- [Stated exercise 1] In the regex forum thread, which part of the number does the first poster's string match chop off?

- [Text shown]
* * * * * * * * *
Now the first problem that I can see is that my string match chops off
the "e-15" part and I am not sure how to incorporate the potential for
that in my pattern match. Does anyone have any suggestions as to how I
could also match this? Ideally I would have a statement which printed
the number between the two bounding coordinate strings for example
NORTHBOUNDINGCOORDINATE\n NUM_VAL = 1\n
VALUE = 19.9999999982039\n END_OBJECT =
NORTHBOUNDINGCOORDINATE\n\n
Something that matched "NORTHBOUNDINGCOORDINATE" and printed the
decimal number before it hit the next string
"NORTHBOUNDINGCOORDINATE". But I am not sure how to do this. any
suggestions would be appreciated.
Many thanks

Hey Martin,

here's a regex I've just tested : (\w+COORDINATE).*\s+VALUE\s+=\s([\d\.
\w-]+)

the first match corresponds to the whateverBOUNDINGCOORDINATE and the
second match is the value.

please provide some more entries if you'd like me to test my regex
some more :)

cheers

Bernard

Thanks Bernard it doesn't seem to be working for me...

I tried

re.findall((\w+COORDINATE).*\s+VALUE\s+=\s([\d\.\w-]+),s)

is that what you meant? Apologies if not, that results in a syntax
error:

In [557]: re.findall((\w+COORDINATE).*\s+VALUE\s+=\s([\d\.\w-]+),s)
------------------------------------------------------------
File "<ipython console>", line 1
re.findall((\w+COORDINATE).*\s+VALUE\s+=\s([\d\.\w-]+),s)
^
SyntaxError: unexpected character after line continuation character

Thanks
 
S

Steven D'Aprano

I tried

re.findall((\w+COORDINATE).*\s+VALUE\s+=\s([\d\.\w-]+),s)

You need to put quotes around strings.
* * * * * * * * *
- [Extracted data]

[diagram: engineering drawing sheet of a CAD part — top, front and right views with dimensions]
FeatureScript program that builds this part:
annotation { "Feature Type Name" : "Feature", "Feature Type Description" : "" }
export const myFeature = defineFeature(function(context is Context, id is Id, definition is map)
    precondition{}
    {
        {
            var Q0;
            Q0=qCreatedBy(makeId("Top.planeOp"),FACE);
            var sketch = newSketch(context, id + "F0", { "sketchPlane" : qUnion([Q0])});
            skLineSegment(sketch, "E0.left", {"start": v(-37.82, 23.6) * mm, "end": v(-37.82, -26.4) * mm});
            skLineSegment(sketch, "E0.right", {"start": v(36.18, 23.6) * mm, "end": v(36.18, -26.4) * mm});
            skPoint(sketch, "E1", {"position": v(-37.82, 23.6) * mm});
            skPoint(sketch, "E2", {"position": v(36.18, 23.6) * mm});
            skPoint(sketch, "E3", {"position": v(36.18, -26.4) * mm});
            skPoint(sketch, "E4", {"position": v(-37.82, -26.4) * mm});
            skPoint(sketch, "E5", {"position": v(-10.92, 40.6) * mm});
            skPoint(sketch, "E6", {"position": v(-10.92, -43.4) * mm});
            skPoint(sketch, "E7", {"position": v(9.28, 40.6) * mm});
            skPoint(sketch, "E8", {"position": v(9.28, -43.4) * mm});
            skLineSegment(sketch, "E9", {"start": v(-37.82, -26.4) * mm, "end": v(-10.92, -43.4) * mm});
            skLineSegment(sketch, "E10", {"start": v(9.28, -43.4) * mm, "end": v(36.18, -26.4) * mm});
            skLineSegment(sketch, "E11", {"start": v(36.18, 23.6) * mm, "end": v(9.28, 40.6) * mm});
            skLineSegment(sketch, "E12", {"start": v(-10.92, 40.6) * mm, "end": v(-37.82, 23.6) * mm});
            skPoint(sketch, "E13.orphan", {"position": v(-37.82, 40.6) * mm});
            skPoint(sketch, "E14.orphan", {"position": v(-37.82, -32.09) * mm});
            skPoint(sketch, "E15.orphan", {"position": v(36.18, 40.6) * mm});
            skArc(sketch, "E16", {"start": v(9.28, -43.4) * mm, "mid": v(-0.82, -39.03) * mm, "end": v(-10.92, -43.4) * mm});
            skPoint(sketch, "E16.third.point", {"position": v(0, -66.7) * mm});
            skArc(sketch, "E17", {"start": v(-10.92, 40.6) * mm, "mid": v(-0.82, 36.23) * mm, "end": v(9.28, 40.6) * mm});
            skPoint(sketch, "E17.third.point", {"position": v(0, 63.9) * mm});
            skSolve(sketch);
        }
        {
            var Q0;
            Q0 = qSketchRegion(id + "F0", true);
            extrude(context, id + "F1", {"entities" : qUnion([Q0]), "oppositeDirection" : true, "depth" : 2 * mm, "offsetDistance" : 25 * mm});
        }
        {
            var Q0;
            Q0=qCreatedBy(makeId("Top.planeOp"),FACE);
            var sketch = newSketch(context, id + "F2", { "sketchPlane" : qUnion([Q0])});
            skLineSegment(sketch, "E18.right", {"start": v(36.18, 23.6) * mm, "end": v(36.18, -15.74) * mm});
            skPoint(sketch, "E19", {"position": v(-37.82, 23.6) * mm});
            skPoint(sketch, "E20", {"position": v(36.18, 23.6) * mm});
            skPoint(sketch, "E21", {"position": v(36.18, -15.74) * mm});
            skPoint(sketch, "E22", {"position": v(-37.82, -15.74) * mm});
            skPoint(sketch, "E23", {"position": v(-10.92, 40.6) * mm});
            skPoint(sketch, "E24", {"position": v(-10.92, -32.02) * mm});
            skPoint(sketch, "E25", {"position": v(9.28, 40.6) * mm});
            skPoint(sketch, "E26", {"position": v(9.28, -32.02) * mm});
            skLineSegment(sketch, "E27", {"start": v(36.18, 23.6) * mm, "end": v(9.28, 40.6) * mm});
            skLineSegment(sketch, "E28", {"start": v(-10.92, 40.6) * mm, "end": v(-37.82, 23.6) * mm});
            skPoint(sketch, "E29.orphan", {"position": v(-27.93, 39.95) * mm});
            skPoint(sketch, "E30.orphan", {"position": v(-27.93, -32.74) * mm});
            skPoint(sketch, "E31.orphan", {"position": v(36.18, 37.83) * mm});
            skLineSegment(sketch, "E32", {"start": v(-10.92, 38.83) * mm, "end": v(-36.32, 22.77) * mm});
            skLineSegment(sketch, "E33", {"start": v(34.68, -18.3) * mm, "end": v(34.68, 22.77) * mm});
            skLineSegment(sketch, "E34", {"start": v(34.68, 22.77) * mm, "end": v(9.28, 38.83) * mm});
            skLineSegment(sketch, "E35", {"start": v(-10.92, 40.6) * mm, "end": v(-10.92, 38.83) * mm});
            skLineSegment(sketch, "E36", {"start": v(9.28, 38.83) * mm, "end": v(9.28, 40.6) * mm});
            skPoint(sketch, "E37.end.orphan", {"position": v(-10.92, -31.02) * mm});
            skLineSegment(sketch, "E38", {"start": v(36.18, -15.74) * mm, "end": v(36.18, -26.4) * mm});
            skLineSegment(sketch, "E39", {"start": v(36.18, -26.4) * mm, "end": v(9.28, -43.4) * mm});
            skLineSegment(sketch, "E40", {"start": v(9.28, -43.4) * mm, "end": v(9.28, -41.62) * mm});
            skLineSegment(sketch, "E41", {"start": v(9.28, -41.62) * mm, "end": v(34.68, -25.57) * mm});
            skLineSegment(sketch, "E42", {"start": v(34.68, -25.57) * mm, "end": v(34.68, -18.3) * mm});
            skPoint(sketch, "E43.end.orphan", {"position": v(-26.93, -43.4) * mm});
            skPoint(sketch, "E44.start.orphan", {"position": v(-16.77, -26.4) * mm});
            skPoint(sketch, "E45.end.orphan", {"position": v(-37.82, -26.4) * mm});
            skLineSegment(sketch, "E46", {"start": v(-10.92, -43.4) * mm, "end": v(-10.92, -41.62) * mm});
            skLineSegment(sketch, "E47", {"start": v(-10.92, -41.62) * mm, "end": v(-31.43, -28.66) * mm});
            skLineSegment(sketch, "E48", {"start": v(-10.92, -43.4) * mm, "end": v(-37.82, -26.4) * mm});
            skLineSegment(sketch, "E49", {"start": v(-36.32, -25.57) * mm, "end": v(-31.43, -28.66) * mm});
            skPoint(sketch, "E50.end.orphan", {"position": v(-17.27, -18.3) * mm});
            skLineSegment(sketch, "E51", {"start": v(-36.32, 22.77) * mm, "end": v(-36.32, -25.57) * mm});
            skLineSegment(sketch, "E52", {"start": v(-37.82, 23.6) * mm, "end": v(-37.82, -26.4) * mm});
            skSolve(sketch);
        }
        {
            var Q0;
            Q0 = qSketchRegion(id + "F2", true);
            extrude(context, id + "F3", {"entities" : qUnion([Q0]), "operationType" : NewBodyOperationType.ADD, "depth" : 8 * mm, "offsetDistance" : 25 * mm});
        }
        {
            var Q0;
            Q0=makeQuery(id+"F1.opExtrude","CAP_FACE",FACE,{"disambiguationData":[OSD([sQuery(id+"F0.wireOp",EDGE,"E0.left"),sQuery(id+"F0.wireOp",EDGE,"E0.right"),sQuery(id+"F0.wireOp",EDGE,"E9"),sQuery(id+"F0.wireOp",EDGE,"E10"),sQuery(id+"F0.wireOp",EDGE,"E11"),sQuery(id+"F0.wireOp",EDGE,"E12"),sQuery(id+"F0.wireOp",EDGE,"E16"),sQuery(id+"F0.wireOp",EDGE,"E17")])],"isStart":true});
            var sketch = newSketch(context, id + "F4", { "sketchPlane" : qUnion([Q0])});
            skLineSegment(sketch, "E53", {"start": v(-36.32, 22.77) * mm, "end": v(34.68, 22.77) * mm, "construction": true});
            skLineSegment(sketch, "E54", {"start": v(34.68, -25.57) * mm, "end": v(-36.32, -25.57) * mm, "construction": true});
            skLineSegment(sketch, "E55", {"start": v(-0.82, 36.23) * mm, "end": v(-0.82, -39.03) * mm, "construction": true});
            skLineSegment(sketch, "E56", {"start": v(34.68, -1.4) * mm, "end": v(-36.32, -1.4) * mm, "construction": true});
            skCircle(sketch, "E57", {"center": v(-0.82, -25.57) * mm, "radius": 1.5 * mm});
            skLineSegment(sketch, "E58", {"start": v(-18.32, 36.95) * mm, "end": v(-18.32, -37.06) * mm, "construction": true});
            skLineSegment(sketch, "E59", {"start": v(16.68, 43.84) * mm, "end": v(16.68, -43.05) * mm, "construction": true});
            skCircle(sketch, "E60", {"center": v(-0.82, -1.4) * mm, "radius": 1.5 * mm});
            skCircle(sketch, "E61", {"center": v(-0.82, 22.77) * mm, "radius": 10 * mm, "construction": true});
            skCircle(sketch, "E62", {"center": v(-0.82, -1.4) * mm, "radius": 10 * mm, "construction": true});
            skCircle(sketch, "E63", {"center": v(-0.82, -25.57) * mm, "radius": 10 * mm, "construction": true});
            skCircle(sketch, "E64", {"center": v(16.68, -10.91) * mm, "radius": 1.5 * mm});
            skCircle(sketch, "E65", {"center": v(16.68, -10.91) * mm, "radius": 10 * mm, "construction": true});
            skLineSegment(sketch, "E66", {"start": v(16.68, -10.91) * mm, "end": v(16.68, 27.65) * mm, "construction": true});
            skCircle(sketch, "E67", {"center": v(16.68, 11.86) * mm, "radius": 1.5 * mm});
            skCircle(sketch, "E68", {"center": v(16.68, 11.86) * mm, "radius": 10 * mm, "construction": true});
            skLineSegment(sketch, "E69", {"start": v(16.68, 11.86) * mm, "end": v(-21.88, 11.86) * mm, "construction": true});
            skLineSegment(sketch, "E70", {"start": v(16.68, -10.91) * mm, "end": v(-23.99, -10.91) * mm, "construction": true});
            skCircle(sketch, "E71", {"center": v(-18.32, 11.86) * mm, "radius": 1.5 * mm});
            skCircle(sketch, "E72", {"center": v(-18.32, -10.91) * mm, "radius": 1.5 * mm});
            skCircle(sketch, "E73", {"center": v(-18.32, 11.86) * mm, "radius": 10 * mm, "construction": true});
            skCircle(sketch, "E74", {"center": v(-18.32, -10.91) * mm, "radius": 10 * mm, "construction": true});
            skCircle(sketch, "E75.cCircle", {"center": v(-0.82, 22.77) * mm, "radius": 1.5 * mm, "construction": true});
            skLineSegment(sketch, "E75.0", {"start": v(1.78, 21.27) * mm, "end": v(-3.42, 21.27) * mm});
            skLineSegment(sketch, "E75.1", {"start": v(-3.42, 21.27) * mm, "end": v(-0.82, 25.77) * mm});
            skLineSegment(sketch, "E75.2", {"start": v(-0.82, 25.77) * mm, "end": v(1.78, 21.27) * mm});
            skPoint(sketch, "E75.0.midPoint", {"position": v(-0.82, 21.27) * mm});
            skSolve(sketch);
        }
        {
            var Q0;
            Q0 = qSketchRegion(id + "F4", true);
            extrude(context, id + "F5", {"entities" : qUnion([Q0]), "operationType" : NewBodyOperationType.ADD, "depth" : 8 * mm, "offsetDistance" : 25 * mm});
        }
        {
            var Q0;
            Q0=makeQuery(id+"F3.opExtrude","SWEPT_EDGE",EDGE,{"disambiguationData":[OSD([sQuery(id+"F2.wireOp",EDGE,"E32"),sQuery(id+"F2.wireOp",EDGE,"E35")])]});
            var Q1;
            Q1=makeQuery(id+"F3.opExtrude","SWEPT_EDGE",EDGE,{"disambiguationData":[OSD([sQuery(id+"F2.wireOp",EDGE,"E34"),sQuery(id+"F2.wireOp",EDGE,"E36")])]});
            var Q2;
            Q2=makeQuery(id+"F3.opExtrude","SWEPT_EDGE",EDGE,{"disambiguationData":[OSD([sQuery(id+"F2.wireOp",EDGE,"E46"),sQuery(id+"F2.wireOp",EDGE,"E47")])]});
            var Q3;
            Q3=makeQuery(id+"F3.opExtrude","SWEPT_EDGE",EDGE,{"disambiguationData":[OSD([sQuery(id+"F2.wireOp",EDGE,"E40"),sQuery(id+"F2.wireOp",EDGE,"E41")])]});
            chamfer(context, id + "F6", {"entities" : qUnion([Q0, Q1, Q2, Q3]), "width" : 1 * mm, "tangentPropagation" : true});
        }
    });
* * * * * * * * *
- [Stated exercise 2] Format the records from their first line up to and including the line containing "v(36.18, 40.6) *" as a Markdown table with the columns Row and Line, numbering each row and leaving out blank lines.

- [Task output 1] The "e-15" part.

- [Task output 2]
| Row | Line |
|---|---|
| 1 | [diagram: engineering drawing sheet of a CAD part — top, front and right views with dimensions] |
| 2 | FeatureScript program that builds this part: |
| 3 | annotation { "Feature Type Name" : "Feature", "Feature Type Description" : "" } |
| 4 | export const myFeature = defineFeature(function(context is Context, id is Id, definition is map) |
| 5 |     precondition{} |
| 6 |     { |
| 7 |         { |
| 8 |             var Q0; |
| 9 |             Q0=qCreatedBy(makeId("Top.planeOp"),FACE); |
| 10 |             var sketch = newSketch(context, id + "F0", { "sketchPlane" : qUnion([Q0])}); |
| 11 |             skLineSegment(sketch, "E0.left", {"start": v(-37.82, 23.6) * mm, "end": v(-37.82, -26.4) * mm}); |
| 12 |             skLineSegment(sketch, "E0.right", {"start": v(36.18, 23.6) * mm, "end": v(36.18, -26.4) * mm}); |
| 13 |             skPoint(sketch, "E1", {"position": v(-37.82, 23.6) * mm}); |
| 14 |             skPoint(sketch, "E2", {"position": v(36.18, 23.6) * mm}); |
| 15 |             skPoint(sketch, "E3", {"position": v(36.18, -26.4) * mm}); |
| 16 |             skPoint(sketch, "E4", {"position": v(-37.82, -26.4) * mm}); |
| 17 |             skPoint(sketch, "E5", {"position": v(-10.92, 40.6) * mm}); |
| 18 |             skPoint(sketch, "E6", {"position": v(-10.92, -43.4) * mm}); |
| 19 |             skPoint(sketch, "E7", {"position": v(9.28, 40.6) * mm}); |
| 20 |             skPoint(sketch, "E8", {"position": v(9.28, -43.4) * mm}); |
| 21 |             skLineSegment(sketch, "E9", {"start": v(-37.82, -26.4) * mm, "end": v(-10.92, -43.4) * mm}); |
| 22 |             skLineSegment(sketch, "E10", {"start": v(9.28, -43.4) * mm, "end": v(36.18, -26.4) * mm}); |
| 23 |             skLineSegment(sketch, "E11", {"start": v(36.18, 23.6) * mm, "end": v(9.28, 40.6) * mm}); |
| 24 |             skLineSegment(sketch, "E12", {"start": v(-10.92, 40.6) * mm, "end": v(-37.82, 23.6) * mm}); |
| 25 |             skPoint(sketch, "E13.orphan", {"position": v(-37.82, 40.6) * mm}); |
| 26 |             skPoint(sketch, "E14.orphan", {"position": v(-37.82, -32.09) * mm}); |
| 27 |             skPoint(sketch, "E15.orphan", {"position": v(36.18, 40.6) * mm}); |